■ **Work required**: Using the string "right" as the key, pull each matching line out of the records below.

■ **Supplied material**:
⟨

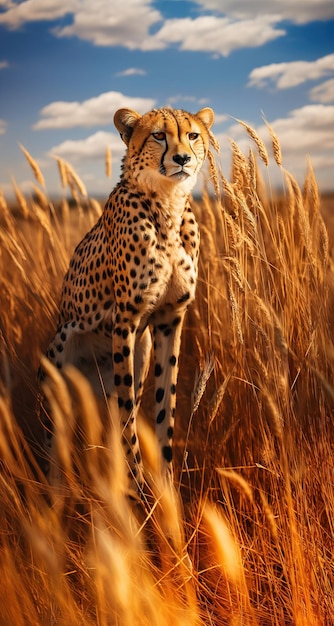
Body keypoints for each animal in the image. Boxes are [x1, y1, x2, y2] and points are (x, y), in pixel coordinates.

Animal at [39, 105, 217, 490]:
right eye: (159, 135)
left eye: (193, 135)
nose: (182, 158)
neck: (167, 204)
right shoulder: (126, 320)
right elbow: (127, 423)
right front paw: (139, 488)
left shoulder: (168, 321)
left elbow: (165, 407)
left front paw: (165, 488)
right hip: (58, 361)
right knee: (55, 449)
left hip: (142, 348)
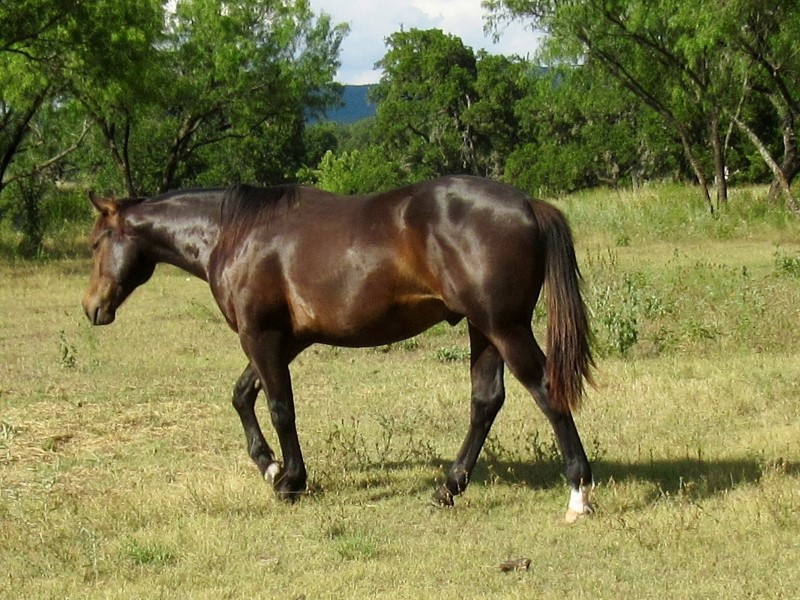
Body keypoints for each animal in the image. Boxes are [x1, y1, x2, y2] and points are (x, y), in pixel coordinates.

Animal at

⟩
⟨

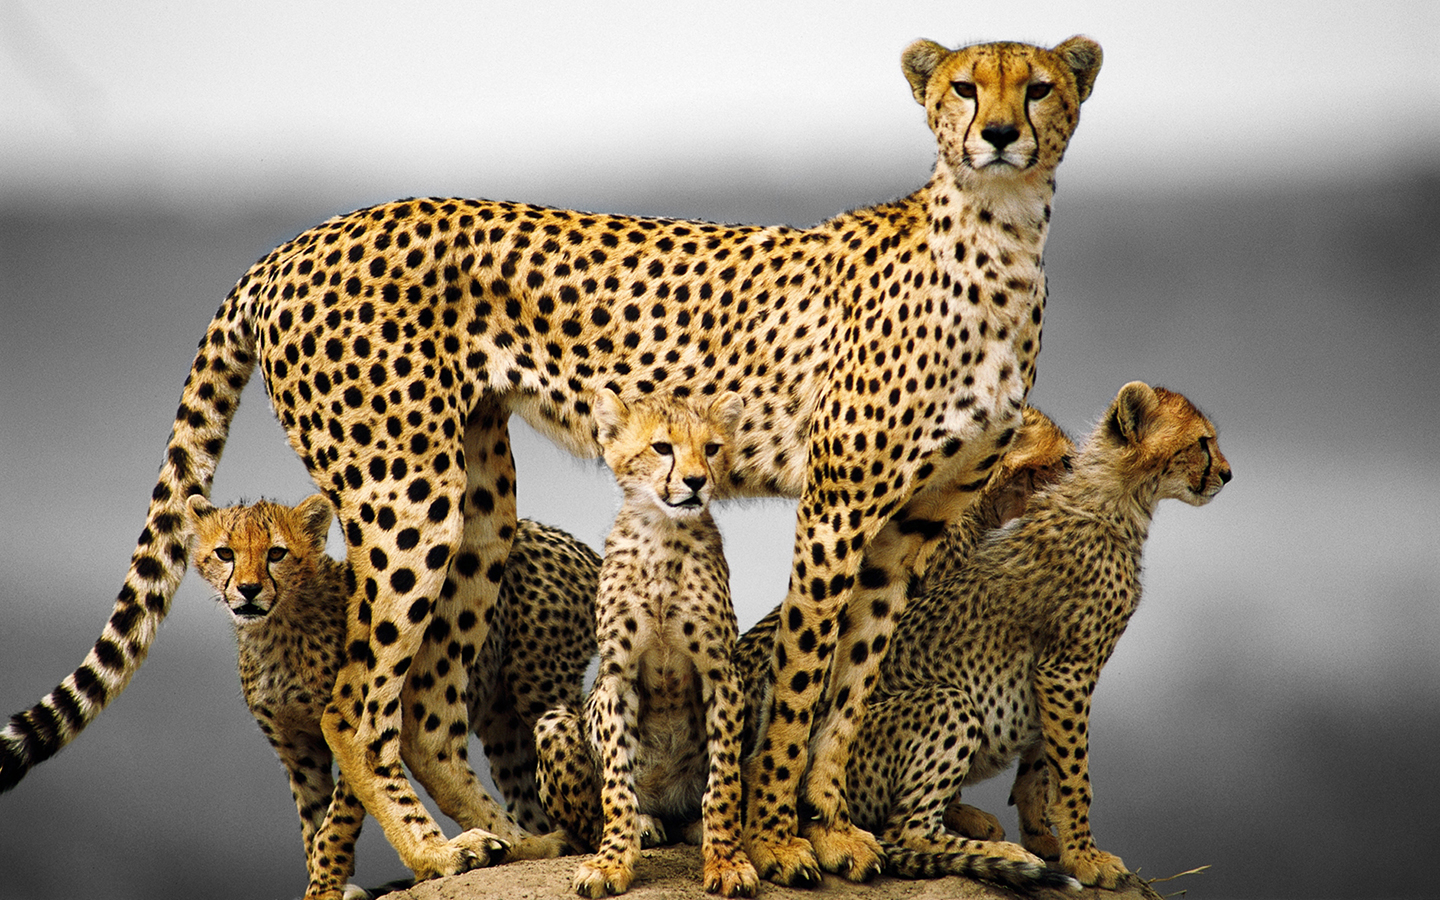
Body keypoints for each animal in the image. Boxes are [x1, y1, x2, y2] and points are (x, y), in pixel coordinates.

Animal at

⟩
⟨

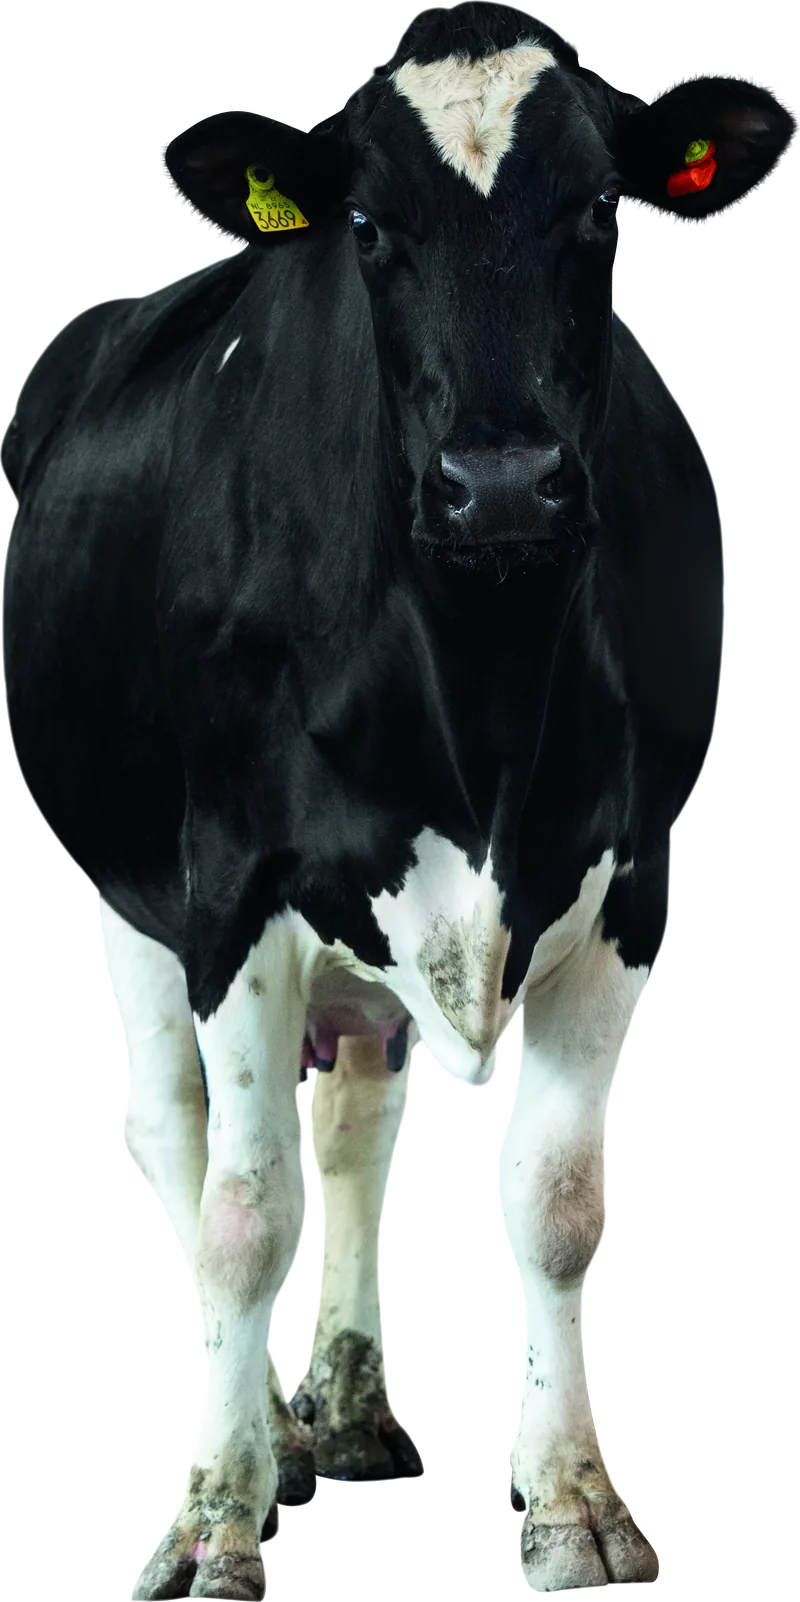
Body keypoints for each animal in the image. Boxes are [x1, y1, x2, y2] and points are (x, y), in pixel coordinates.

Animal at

⟩

■ **Problem solution**:
right eye: (159, 135)
right shoulder: (126, 320)
right elbow: (127, 423)
right front paw: (139, 488)
right hip: (58, 361)
right knee: (55, 449)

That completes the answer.